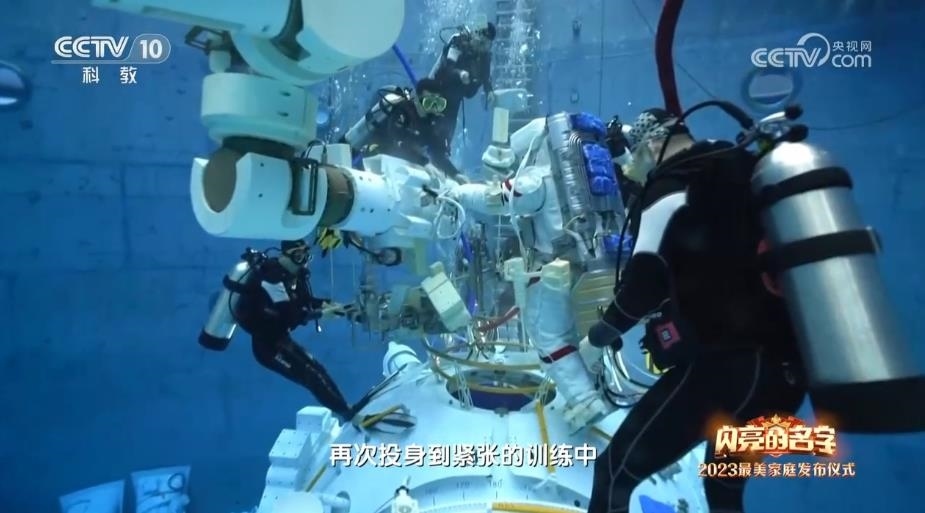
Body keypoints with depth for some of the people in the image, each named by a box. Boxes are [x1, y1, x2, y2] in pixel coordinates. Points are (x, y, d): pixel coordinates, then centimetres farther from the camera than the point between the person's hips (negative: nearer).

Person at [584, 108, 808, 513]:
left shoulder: (672, 187, -6)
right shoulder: (747, 176, 18)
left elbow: (646, 279, -16)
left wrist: (607, 327, 0)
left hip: (724, 367, -9)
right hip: (786, 370, 9)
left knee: (616, 470, 2)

QUÉ HACER: Edita todos los datos de arriba y cambia "left knee" por "knee, left" sin tocar nada más. No pongas la imagen en la respuesta.

RESULTADO DEL EJERCICIO:
Body keypoints with depth for some of the people in the image, each named by a box. Boxes are [x1, y1, x2, y2] in pixel coordinates. Points are (x, y, d): pixel coordinates, then centimetres farther from the camera than the point between the person's hips (negative: nearer).

Person at [584, 108, 808, 513]:
left shoulder: (672, 187, -6)
right shoulder: (747, 176, 18)
left elbow: (646, 279, -16)
left wrist: (607, 327, 0)
left hip: (724, 367, -9)
right hip: (786, 370, 9)
knee, left: (616, 470, 2)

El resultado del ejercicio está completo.